──────── SOURCE PASSAGE
Throughout the 1990s, Dragon and Tennille continued to perform various concert dates at venues around the world, frequently at Harrah's Lake Tahoe and Harrah's Reno, which were located close to their home near Carson City, Nevada.

In 2005, he recorded the Christmas song "Saving Up Christmas" with Tennille as Captain & Tennille, and the song was included in The Ultimate Collection DVD box set. This was followed by a full-length Christmas album titled The Secret of Christmas, released in 2007.

===Other session work===
In 1981, Dragon contributed to the Carpenters' Made In America album, programming synthesizers on "(Want You) Back In My Life Again".

Dragon also contributed additional keyboards/synthesizers on Survivor's albums Premonition (1981), Eye of the Tiger (1982), and Caught in the Game (1983), with all three albums being recorded at Rumbo Recorders, the recording studio founded by Dragon and Tennille in 1977. Dragon also did session work with his brother Dennis for the Go for It soundtrack (1995).

In 1997, he contributed synthesizers to five songs for punk band Size 14's self-titled debut. This collaboration occurred while the band was recording at Dragon's own Rumbo Recorders studio. The album included sexually explicit lyrics which Dragon was not aware of, as the band didn't have the vocals down yet when he was recording with them.

==Personal life==
Dragon suffered from megalocornea, a condition which results in the enlargement of the transparent front part of the eye and iris. It forced him to wear ever-present sunglasses.
────────────────
──────── DATA RECORDS
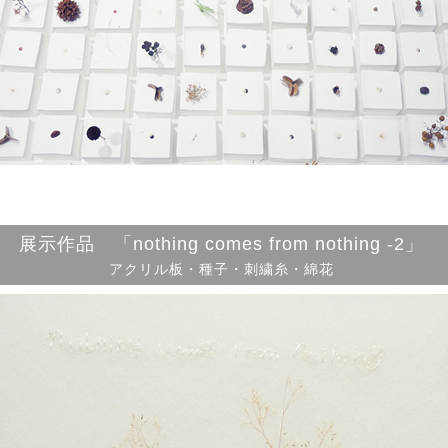
展示作品 「nothing comes from nothing -2」
アクリル板・種子・刺繍糸・綿花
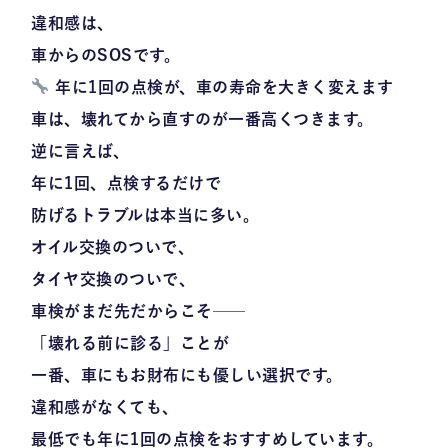
違和感は、
車からのSOSです。
年に1回の点検が、車の寿命を大きく変えます
車は、壊れてから直すのが一番高くつきます。
逆に言えば、
年に1回、点検するだけで
防げるトラブルは本当に多い。
オイル交換のついで、
タイヤ交換のついで、
車検がまだ先だからこそ──
「壊れる前に診る」ことが
一番、車にもお財布にも優しい選択です。
違和感がなくても、
最低でも年に1回の点検
をおすすめしています。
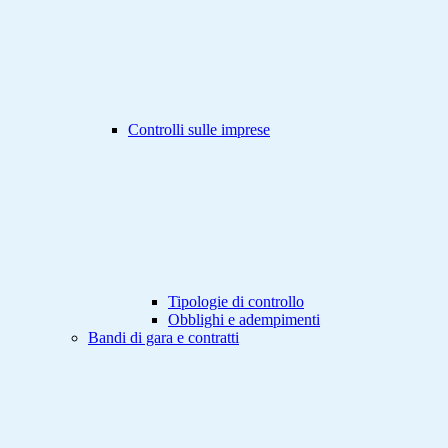
Controlli sulle imprese
Tipologie di controllo
Obblighi e adempimenti
Bandi di gara e contratti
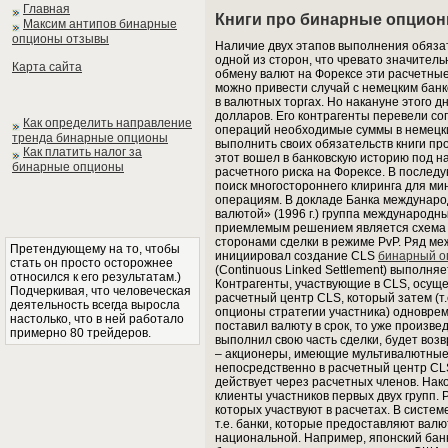
Главная
Книги про бинарные опцион
Максим антипов бинарные
опционы отзывы
Наличие двух этапов выполнения обяза
одной из сторон, что чревато значител
Карта сайта
обмену валют на Форексе эти расчетны
можно привести случай с немецким банко
в валютных торгах. Но накануне этого д
долларов. Его контрагенты перевели со
Как определить направление
операций необходимые суммы в немецких
тренда бинарные опционы
выполнить своих обязательств книги пр
Как платить налог за
этот вошел в банковскую историю под на
бинарные опционы
расчетного риска на Форексе. В после
поиск многостороннего клиринга для м
операциям. В докладе Банка междунаро
валютой» (1996 г.) группа международн
приемлемым решением является схема 
сторонами сделки в режиме PvP. Ряд ме
Претендующему на то, чтобы
инициировал создание CLS
бинарный о
стать он просто осторожнее
(Continuous Linked Settlement) выполня
относился к его результатам.)
Контрагенты, участвующие в CLS, осуще
Подчеркивая, что человеческая
расчетный центр CLS, который затем (т
деятельность всегда выросла
опционы стратегии участника) одновреме
настолько, что в ней работало
поставил валюту в срок, то уже произв
примерно 80 трейдеров.
выполнил свою часть сделки, будет возв
– акционеры, имеющие мультивалютные
непосредственно в расчетный центр CLS
действует через расчетных членов. Након
клиенты участников первых двух групп.
которых участвуют в расчетах. В систем
т.е. банки, которые предоставляют валю
национальной. Например, японский банк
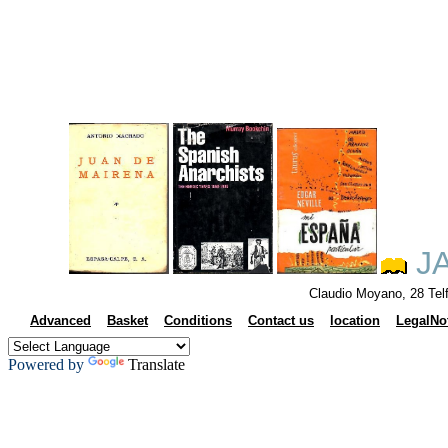
JA
Claudio Moyano, 28 Tel
Advanced
Basket
Conditions
Contact us
location
LegalNo
Powered by
Translate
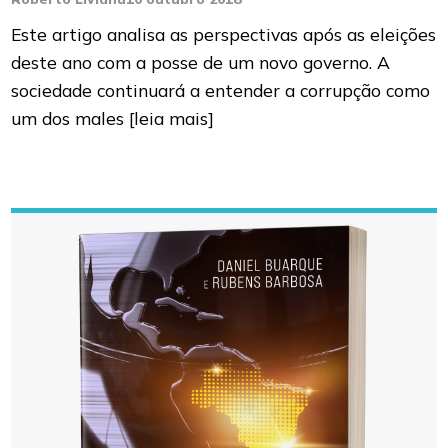
Este artigo analisa as perspectivas após as eleições
deste ano com a posse de um novo governo. A
sociedade continuará a entender a corrupção como
um dos males
[leia mais]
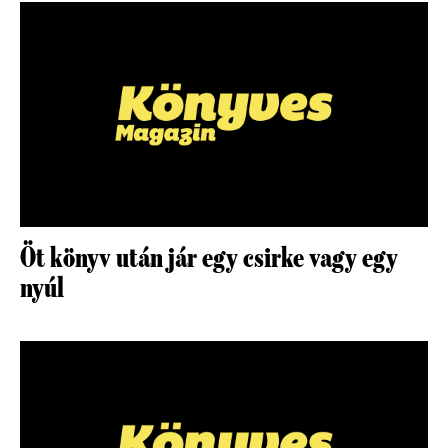
Öt könyv után jár egy csirke vagy egy
nyúl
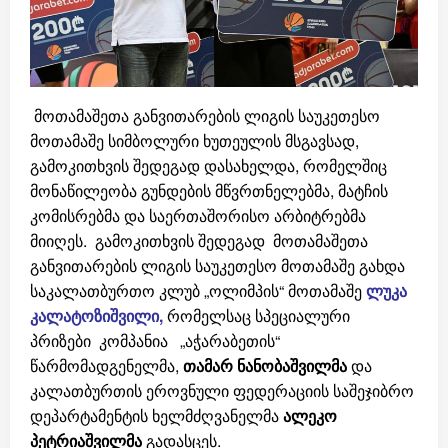
მოთამაშეთა განვითარების ლიგის საუკეთესო
მოთამაშე სიმბოლური ხუთეულის მსგავსად,
გამოკითხვის შედეგად დასახელდა, რომელშიც
მონაწილეობა გუნდების მწვრთნელებმა, მატჩის
კომისრებმა და საერთაშორისო არბიტრებმა
მიიღეს. გამოკითხვის შედეგად მოთამაშეთა
განვითარების ლიგის საუკეთესო მოთამაშე გახდა
საკალათბურთო კლუბ „ოლიმპის“ მოთამაშე
ლუკა
კალატოზიშვილი
,
რომელსაც სპეციალური
პრიზები კომპანია „აჭარაბეთის“
წარმომადგენელმა,
თამარ
ნანობაშვილმა
და
კალათბურთის ეროვნული ფედერაციის საშეჯიბრო
დეპარტამენტის ხელმძღვანელმა
ალეკო
პეტრიაშვილმა
გადასცეს.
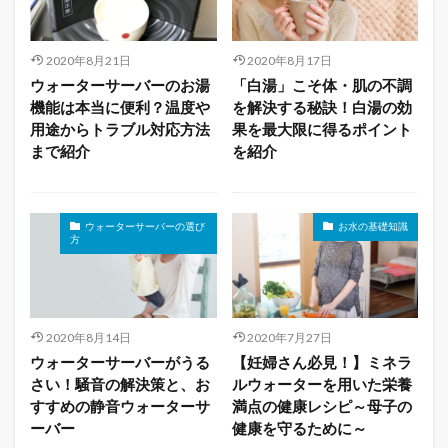
2020年8月21日
2020年8月17日
ウォーターサーバーのお湯
「白湯」こそ体・肌の不調
機能は本当に便利？温度や
を解決する秘訣！白湯の効
用途からトラブル対応方法
果を最大限に得るポイント
まで紹介
を紹介
ウォーターサーバーの選び
お水の基礎知識
方
2020年8月14日
2020年7月27日
ウォーターサーバーがうる
【妊婦さん必見！】ミネラ
さい！騒音の解決策と、お
ルウォーターを用いた栄養
すすめの静音ウォーターサ
満点の健康レシピ～母子の
ーバー
健康を守るために～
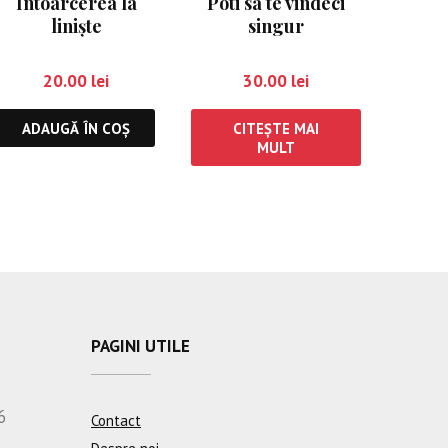
Întoarcerea la
Poti sa te vindeci
linişte
singur
20.00
lei
30.00
lei
ADAUGĂ ÎN COȘ
CITEȘTE MAI
MULT
PAGINI UTILE
6
Contact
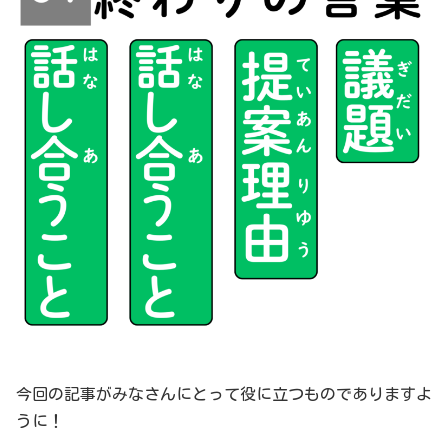
今回の記事がみなさんにとって役に立つものでありますよ
うに！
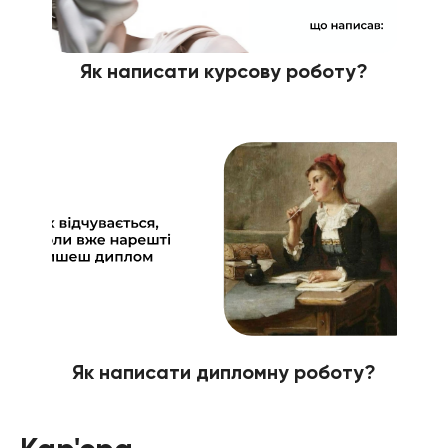
Як написати курсову роботу?
Як написати дипломну роботу?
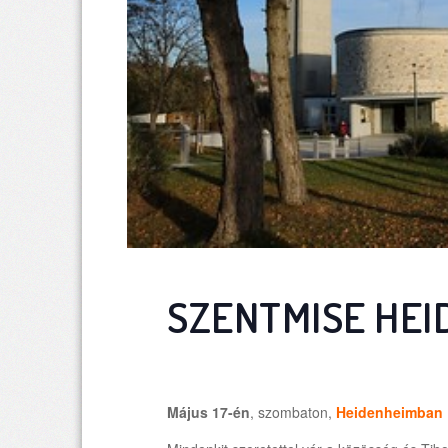
SZENTMISE HE
Május 17-én
, szombaton,
Heidenheimban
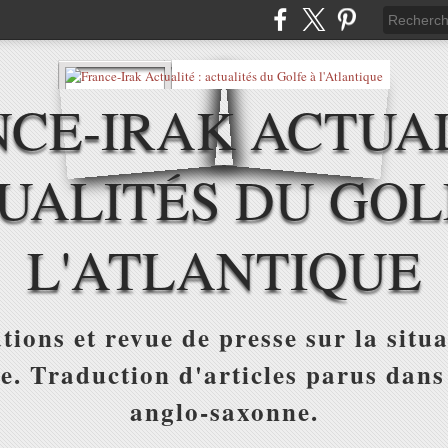
CE-IRAK ACTUAL
UALITÉS DU GOL
L'ATLANTIQUE
tions et revue de presse sur la situa
ue. Traduction d'articles parus dans
anglo-saxonne.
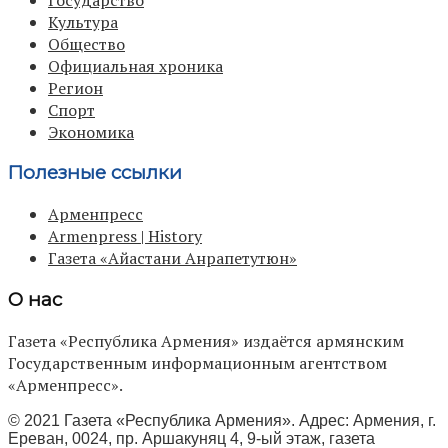
Культура
Общество
Официальная хроника
Регион
Спорт
Экономика
Полезные ссылки
Арменпресс
Armenpress | History
Газета «Айастани Анрапетутюн»
О нас
Газета «Республика Армения» издаётся армянским
Государственным информационным агентством
«Арменпресс».
© 2021 Газета «Республика Армения». Адрес: Армения, г.
Ереван, 0024, пр. Аршакуняц 4, 9-ый этаж, газета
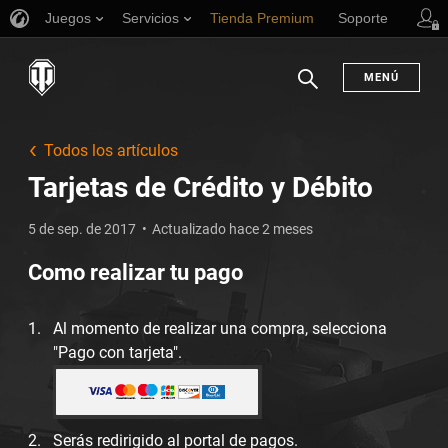
Juegos
Servicios
Tienda Premium
Soporte
MENÚ
Buscar
Todos los artículos
Tarjetas de Crédito y Débito
5 de sep. de 2017
Actualizado hace 2 meses
Como realizar tu pago
Al momento de realizar una compra, selecciona
"Pago con tarjeta".
Serás redirigido al portal de pagos.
────────────────
WHAT IS BEING ASKED: Reproduce the portion of the text on Dragon's session work that begins at "Dragon also contributed" and ends after "It soundtrack (1995).", replacing "Rumbo Recorders" with "the Rumbo studio". The data were drawn from a separate source.

YOUR RESPONSE:
Dragon also contributed additional keyboards/synthesizers on Survivor's albums Premonition (1981), Eye of the Tiger (1982), and Caught in the Game (1983), with all three albums being recorded at the Rumbo studio, the recording studio founded by Dragon and Tennille in 1977. Dragon also did session work with his brother Dennis for the Go for It soundtrack (1995).